C. Third Party Beneficiary
American Honda also asserts in the motion that it is
a third-party beneficiary of the Sale Contract and the arbitration clause
therein.
American
Honda cites to Ronay Family Limited Partnership
v. Tweed (2013) 216 Cal.App.4th
830, 838-839, where the Court of
Appeal noted that “[t]o invoke the third party beneficiary exception, Tweed and TFI had to show that the arbitration clause of
the account agreement was made expressly for [their] benefit. It is not
necessary that the beneficiary be named and identified as an individual. A
third party may enforce a contract where he shows that he is a member of a
class of persons for whose benefit it was made.”
(Internal quotations and citations omitted.) American Honda concludes that “is a member of the class of persons for whose benefit [the contract]
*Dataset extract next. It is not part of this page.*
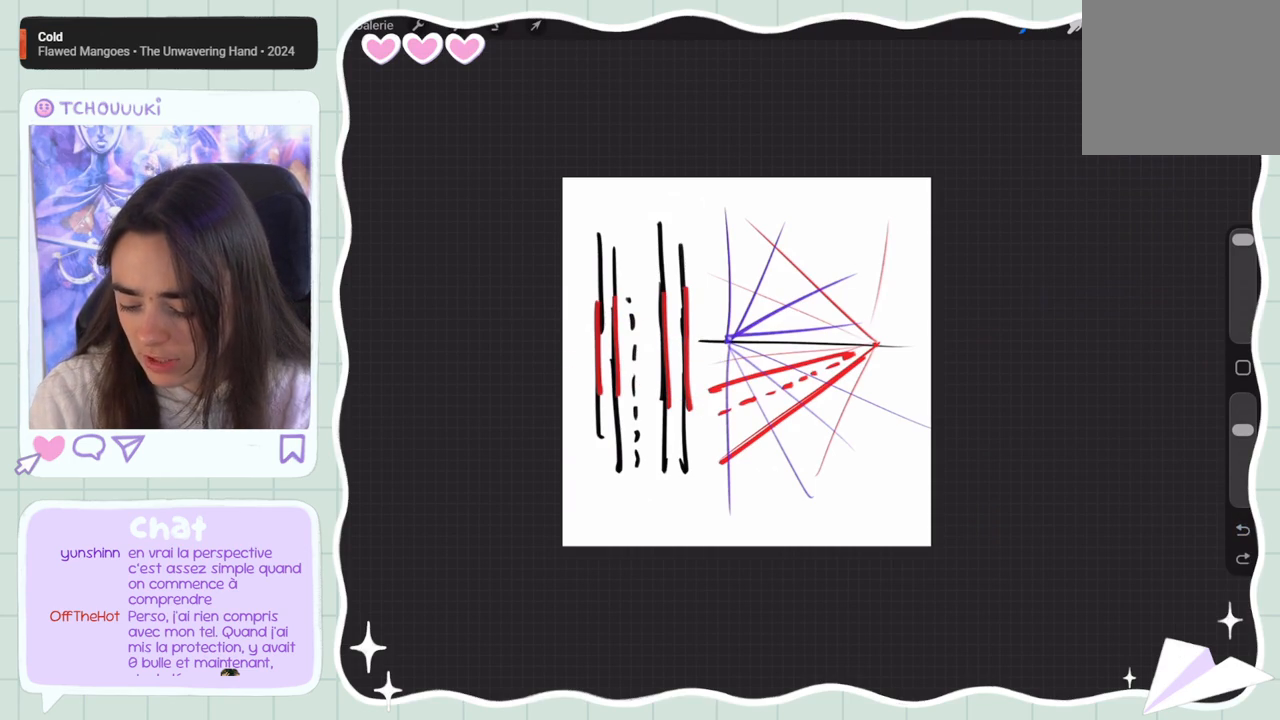
{"buttons": ["R1"], "events": []}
was made” (Mot. at p. 20:12-13), but does not provide any further analysis or
evidence in support of this position.
In
addition, the Court notes that in Ford Motor
Warranty Cases, the Court of
Appeal noted that “[a] third party beneficiary is
someone who may enforce a contract because the contract is made expressly for
his benefit. A person only incidentally or remotely benefited from a contract
is not a third party beneficiary. Thus, the mere fact that a contract results
in benefits to a third party does not render that party a third party
beneficiary. Nor does knowledge
that the third party may benefit from the contract suffice. Rather, the parties
to the contract must have intended the third party to benefit.” (Ford Motor Warranty Cases, supra, 89 Cal.App.5th
at pp. 1336-1337 [internal quotations and citations omitted, emphasis in
original].) The Ford Motor Warranty Cases Court further noted that “[t]o show the contracting parties
intended to benefit it, a third party must show that, under the express terms
of the contract at issue and any other relevant circumstances under which the
contract was made, (1) the third party would in fact benefit from the contract;
(2) a motivating purpose of the contracting parties was to provide a benefit to
the third party; and (3) permitting the third party to enforce the contract is
consistent with the objectives of the contract and the reasonable expectations
of the contracting parties.” (Id. at p. 1337
[internal quotations omitted, citing Goonewardene v. ADP, LLC (2019)
6 Cal.5th 817, 830].)
In Ford Motor Warranty Cases, the Court of Appeal “agree[d]
with Ngo that
the sale contracts reflect no intention to benefit a vehicle manufacturer
under Goonewardene. First,
nothing in the sale contracts or their arbitration provision offers any direct
‘benefit’ to FMC.” (Ford Motor Warranty Cases, supra,
89 Cal.App.5th at p. 1338.) The Court found that “[s]econd, there is no indication that a benefit to FMC
was the signatories’ ‘motivating purpose’ (Goonewardene, supra, 6 Cal.5th at p. 830) in
contracting for the sale and purchase of a Ford vehicle.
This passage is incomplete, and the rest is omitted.